I never thought I would be writing this, but here I am, after roughly 6-7 years of the end of the relationship to gain final closure. Don’t get me wrong, I no longer have feelings for you nor would I care about your life. However, there was always a slight inkling that bothered me, because we never got closure after ending our relationship with each other. We only ended the relationship via Facebook, and that was it. I never saw you nor spoke to you ever again. Sounds rough, am I right? So here I am, expressing my final thoughts about this past relationship.
Mister T, I want to say you are the biggest big coward I have ever met in my life for not wanting to meet up to gain final closure. How hard was that? We could have literally met for 10 minutes and say our final goodbyes. I just found that really pathetic and sad that it had to end that way between us. Considering the fact that we knew each other since we were young kids. You can say we were almost like good friends before dating each other. I had the decency to consider you as a friend even after we broke up, but that feeling was not mutual.
We had our ups and downs back then, but the connection we had was a special one. Connection, meaning we had a similar childhood and upbringing. From the beginning, we knew each other in a grade 3 Saturday math class, and fast forward a couple of years we went to the same public school in grade 8. Little did we know, both our parents bought a house in uptown Toronto and we attended the same high school there. We only became close friends and later a couple when we were in grade 12 and even attended the same university together after. Others didn’t know why I dated you since they thought you were blubbery, below average looking, and condescending. However, I saw another side of you, a softer side. You were my first boyfriend and prom date. I remembered you popping out of the bushes along a walkway that led to my house, and you scared the sh** out of me at that time. However, that was your version of your “prom-posal” to ask me to prom with a bouquet of roses. It was a very heartfelt moment for me then. I still remember we made sure to sync our university schedules to be similar so we could see each other while attending class together. Even though we were broke university students, we tried to make the best out of it. We would always commute to school together, and use our metropass to take the streetcar to Chinatown to have pho or Chinese food while exploring the city on a budget. We certainly spent a bulk of our young adult life with each other. While participating in student groups and recruiting events together. I felt like we were trying to grow professionally together back then.

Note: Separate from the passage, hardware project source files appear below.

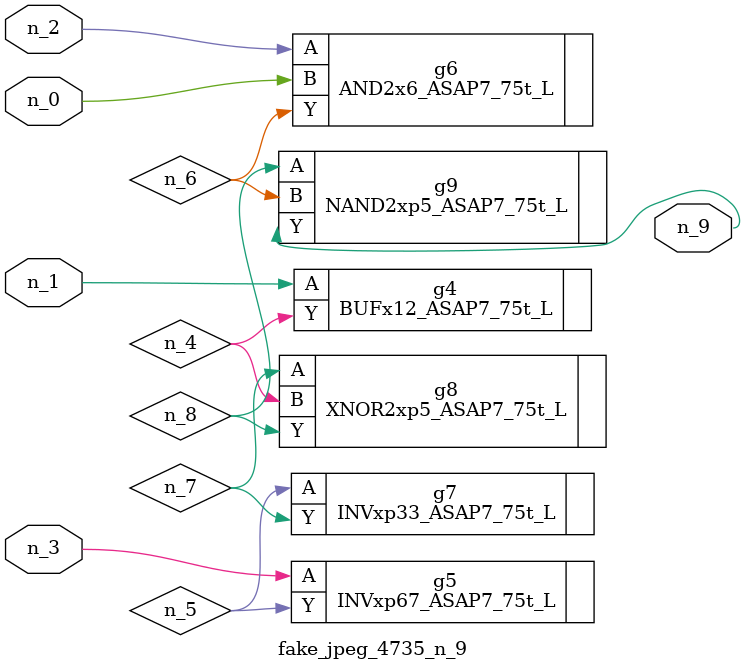
<source format=v>
module fake_jpeg_4735_n_9 (n_0, n_3, n_2, n_1, n_9);

input n_0;
input n_3;
input n_2;
input n_1;

output n_9;

wire n_4;
wire n_8;
wire n_6;
wire n_5;
wire n_7;

BUFx12_ASAP7_75t_L g4 ( 
.A(n_1),
.Y(n_4)
);

INVxp67_ASAP7_75t_L g5 ( 
.A(n_3),
.Y(n_5)
);

AND2x6_ASAP7_75t_L g6 ( 
.A(n_2),
.B(n_0),
.Y(n_6)
);

INVxp33_ASAP7_75t_L g7 ( 
.A(n_5),
.Y(n_7)
);

XNOR2xp5_ASAP7_75t_L g8 ( 
.A(n_7),
.B(n_4),
.Y(n_8)
);

NAND2xp5_ASAP7_75t_L g9 ( 
.A(n_8),
.B(n_6),
.Y(n_9)
);


endmodule
</source>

As time grew, our love for each other grew apart and we wanted different things. You would always want to hang out with your friends over me, and worse, go missing in action. I still remember I texted where you were, but you did not respond me for the entire weekend, and it turned out you were partying it up with your friends in Montreal. That was another jab to the fragile heart in this tender relationship. I felt like there was no respect or communication anymore, and there was no point in continuing in this dead end relationship. We finally broke up at the end of my third year in university via Facebook, and you were no where to be found, seen or heard from. Truth be told, one my close friends informed me you had already moved on with a new partner. Even so, to be respected as a true gentlemen, it does not hurt to give each other closure to end the relationship fairly with one another. For that, you were not able to do. Which is why you will always be a coward in my eyes. Fast forward to January 2020, I saw you at a networking event, and you only looked at me and said nothing. Like the coward you are, so in return I only stared and did not say a word either.
However, I thank you for opening up my eyes about you as a person. You hurt me like no one else did, and I know I cannot be friends or acquaintances with someone like you. I have learned over the years that people like you or friends come and go, and I accept it because it is life. Not everyone can always be good friends, as our paths will always shift from one place to another. Despite this being my last expression about you, this gives me relief and final closure on this book that have ended years ago. For that, I am grateful to be the person I am today because of what had happened in the past. The future is bright I am looking forward to what lies ahead.